By default, a log source will use the Elastic Common Schema (ECS). ECS is a popular format that defines a common set of fields to be used when storing log data.

Matano encourages you to normalize your log data to ECS, so you can best analyze, and correlate the data represented in your events.

Matano can ingest from sources that use already use ECS, like Beats processors, without requiring transformation. Otherwise, you can use a pre-built Matano transformation to normalize data from a supported source to ECS or write your own transformation to normalize log data.

Matano currently supports ECS version 8.3.1.

Using a Matano managed log source

If your log source is supported by Matano, you should use a Matano managed log source. Matano will take care of specifying the schema for your log source.

Defining a custom schema

If you aren't using a Matano managed log source, you must provide the schema for your log source.

Specifying ECS fields

You can specify the subset of ECS fields to include in your schema by using the ecs_field_names key in your log_source.yml file.

schema:
ecs_field_names: ["dns", "agent"]

Extending ECS with custom fields

ECS is a permissive schema, that encourages you to add columns using custom field names for data that doesn't completely map to ECS.

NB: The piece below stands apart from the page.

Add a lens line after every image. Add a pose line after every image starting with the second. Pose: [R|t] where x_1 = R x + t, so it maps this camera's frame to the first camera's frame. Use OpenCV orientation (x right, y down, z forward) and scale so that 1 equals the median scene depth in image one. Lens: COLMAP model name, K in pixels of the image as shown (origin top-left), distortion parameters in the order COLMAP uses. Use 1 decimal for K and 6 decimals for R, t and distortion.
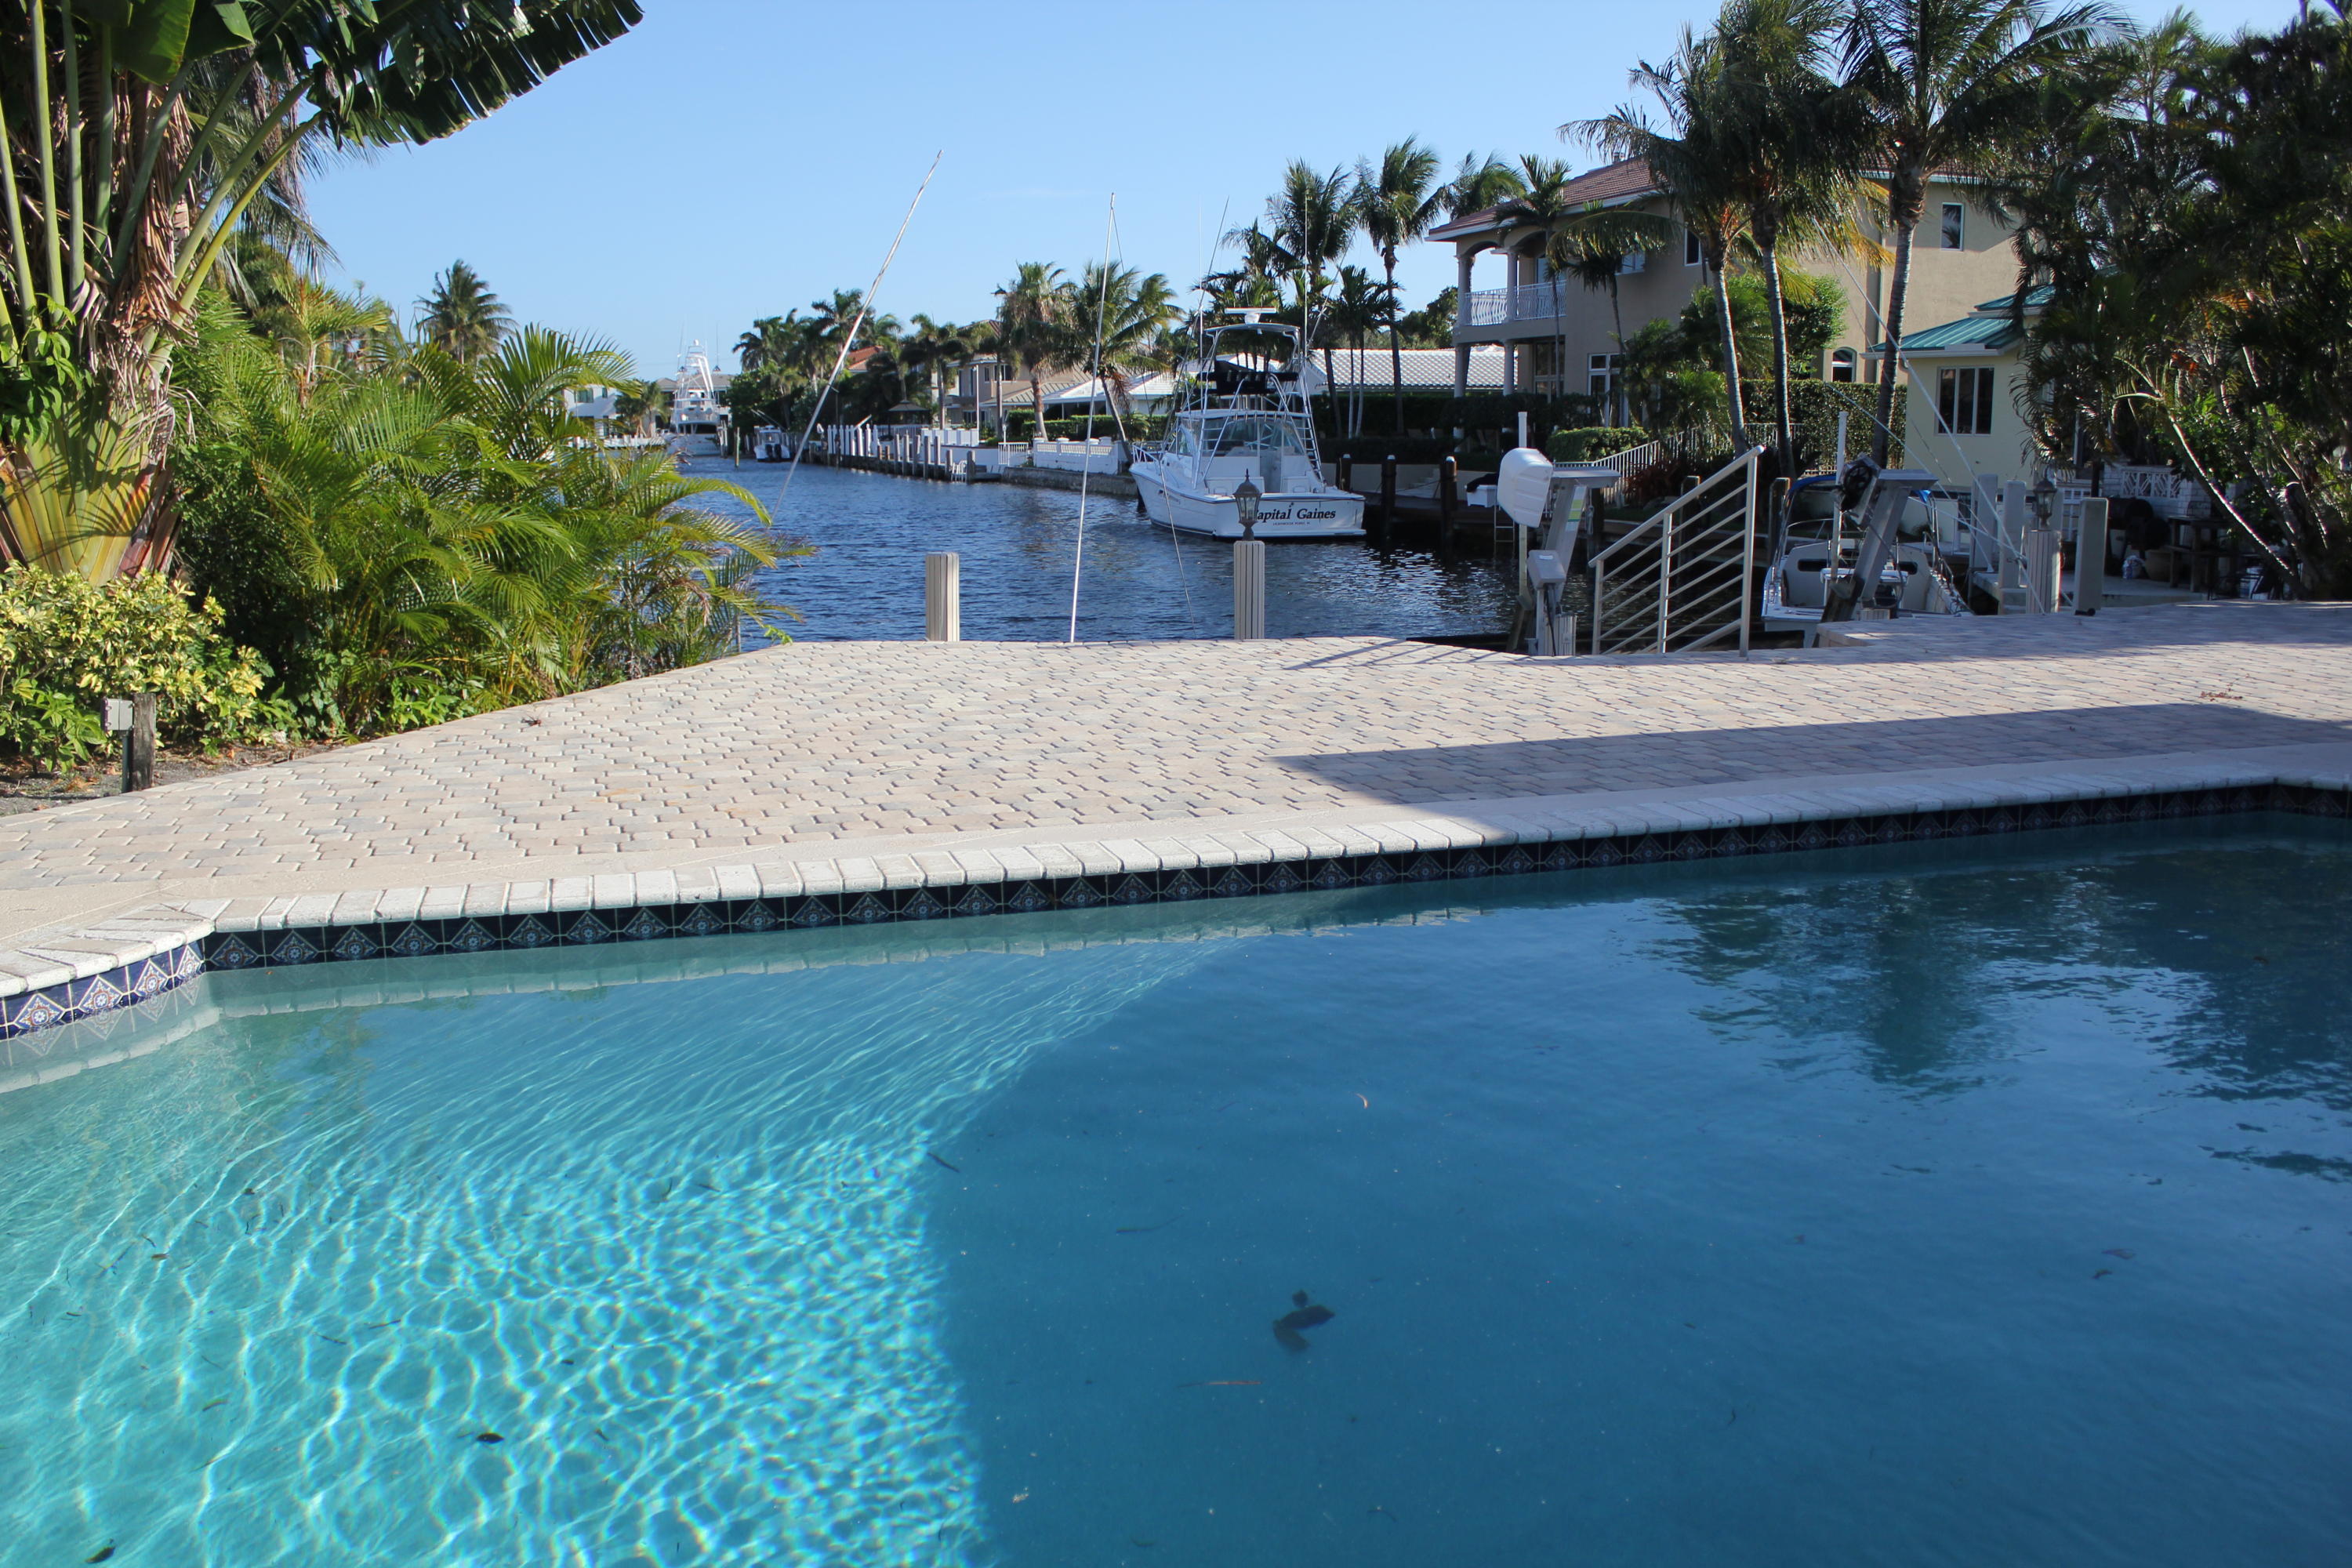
lens RADIAL K [[1978.0, 0, 1191.7], [0, 1978.0, 786.1], [0, 0, 1]] dist [-0.152209, 0.114147]
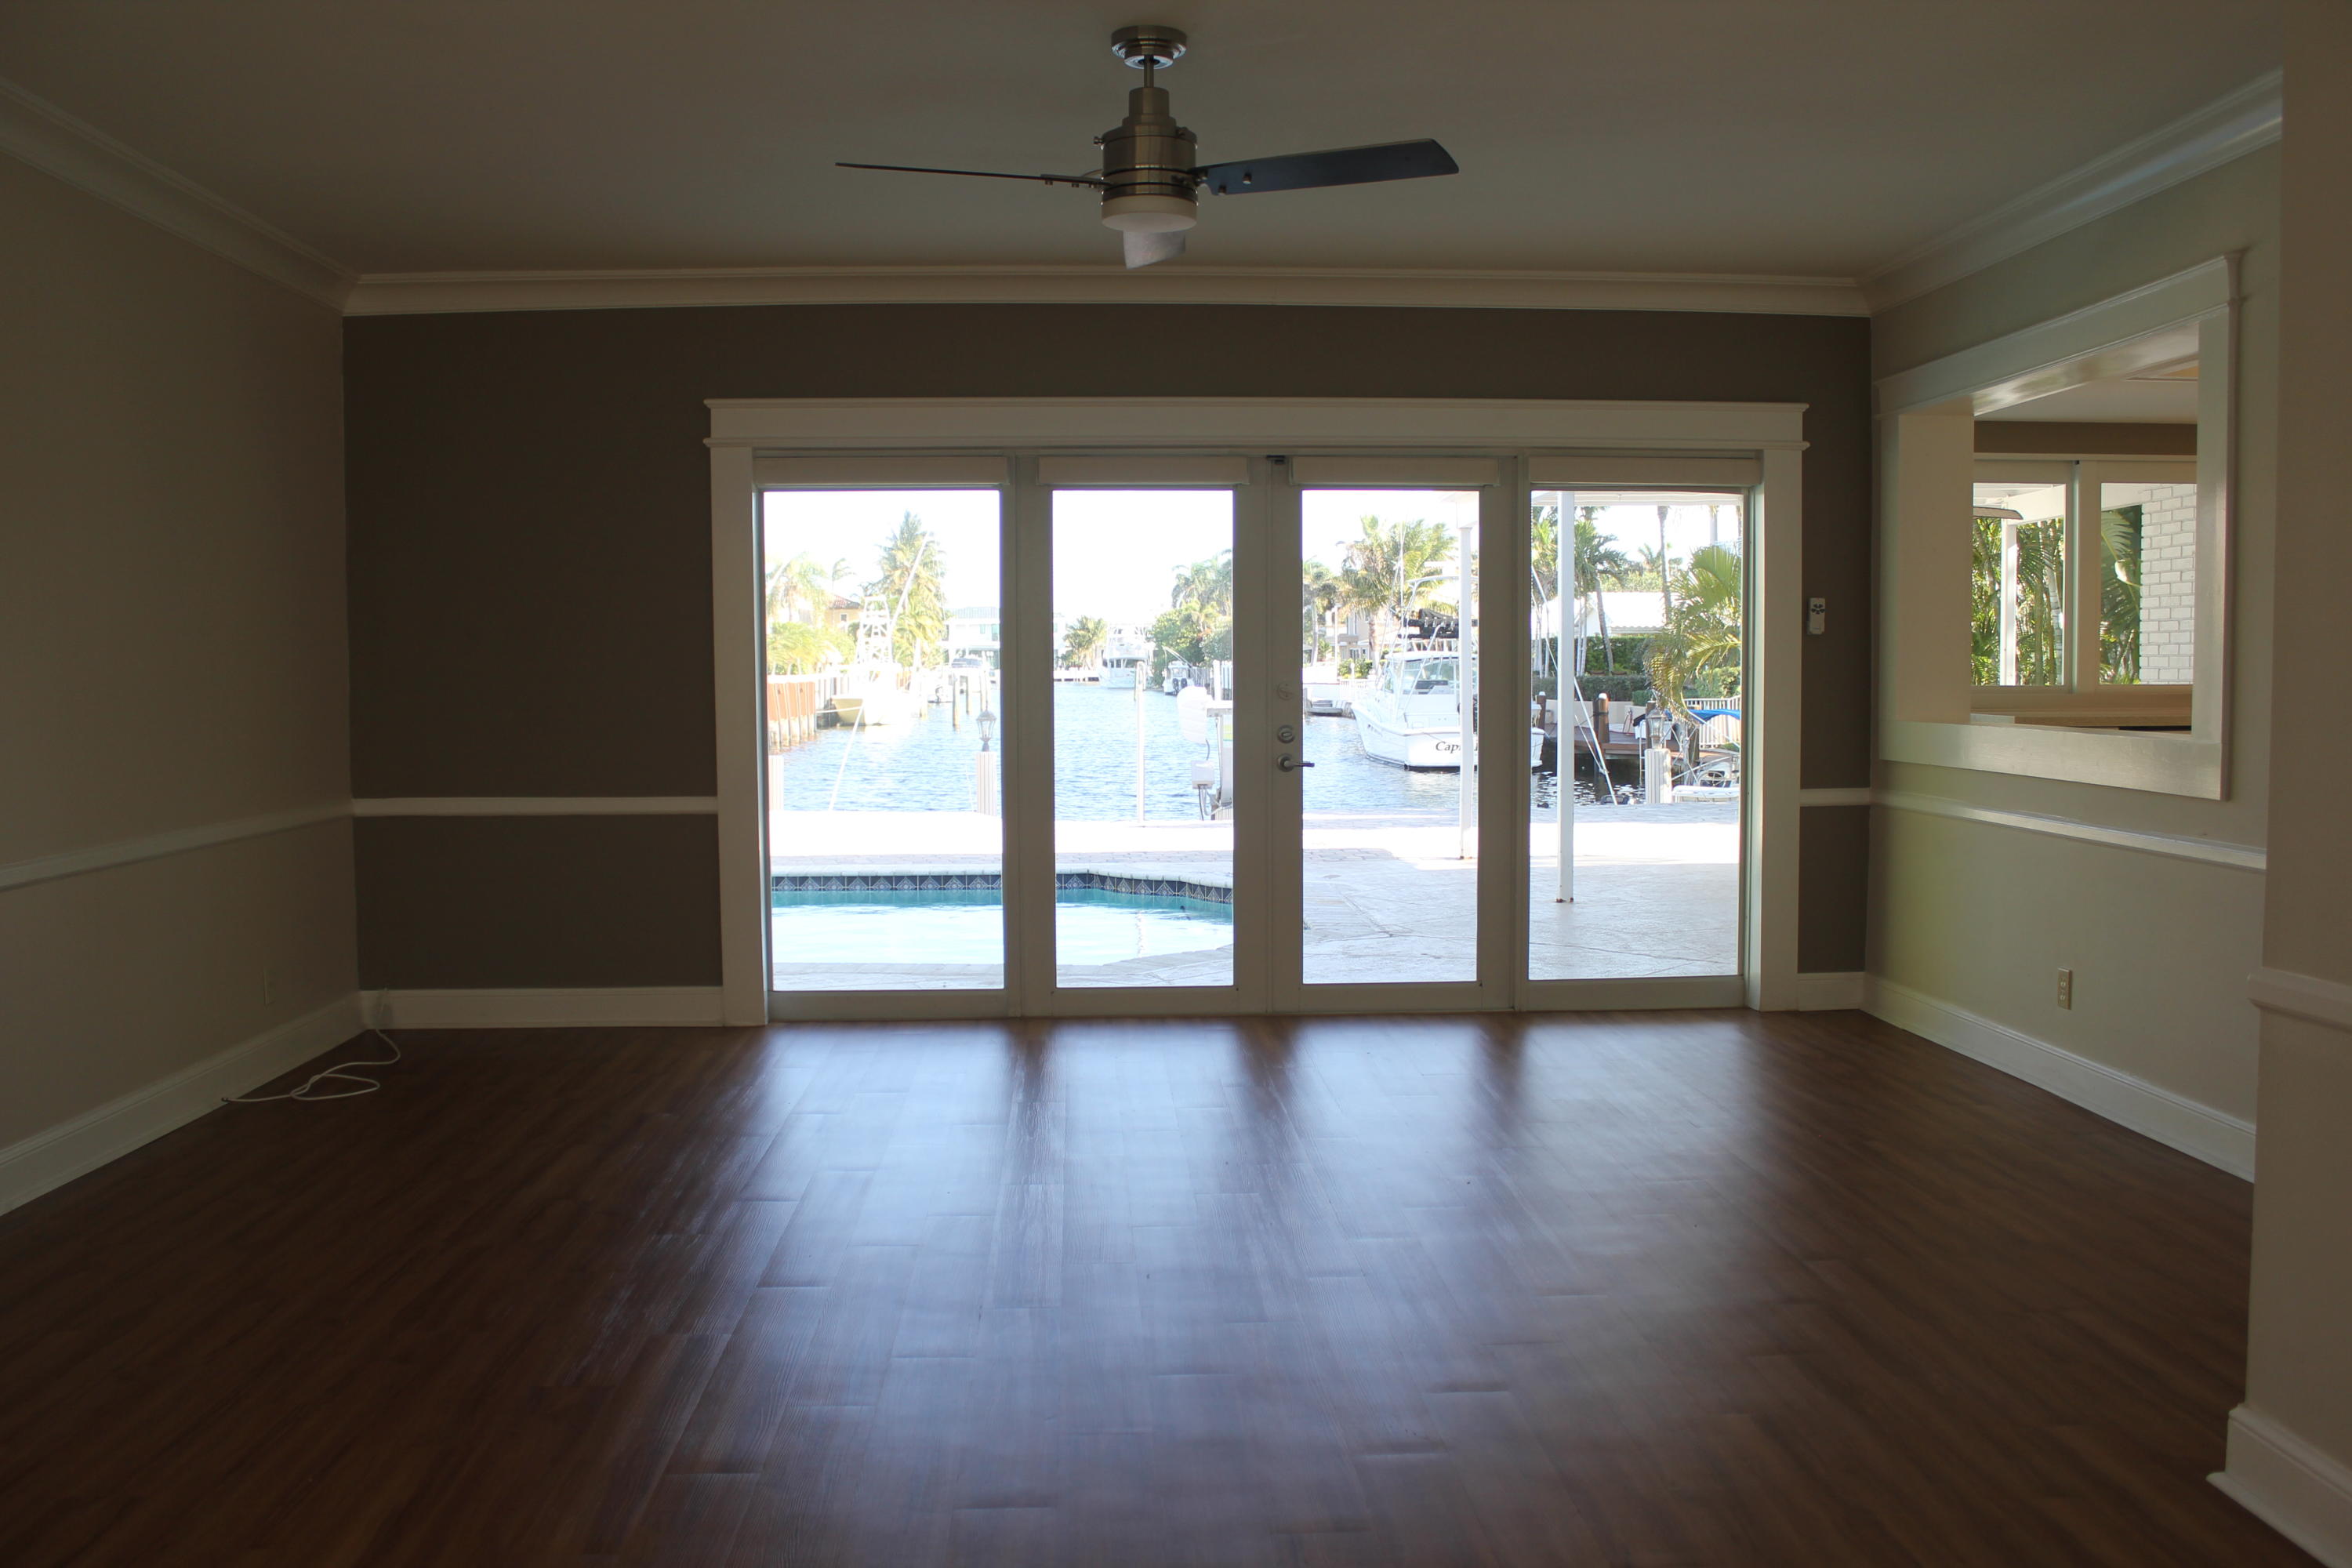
lens RADIAL K [[1978.0, 0, 1196.5], [0, 1978.0, 795.9], [0, 0, 1]] dist [-0.152209, 0.114147]
pose [[0.973505, 0.014998, -0.228174, 0.209368], [-0.040777, 0.993239, -0.108692, 0.025653], [0.225001, 0.115116, 0.967534, -0.157357]]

To add custom fields to ECS for a Matano log source, you can define the fields in your log_source.yml configuration file:

schema:
ecs_field_names: ["dns", "agent"]
fields:
- name: "my_additional_field"
type: "string"
- name: "additional_struct"
type:
type: "struct"
fields:
- name: "field_one"
type: "string"
- name: "field_two"
type: "int"

These fields will be merged with ECS fields in the final log source schema.

The schema configuration follows the Apache Iceberg schema format in JSON/YAML format. See a complete specification here. You can omit id and required fields as Matano will automically populate them.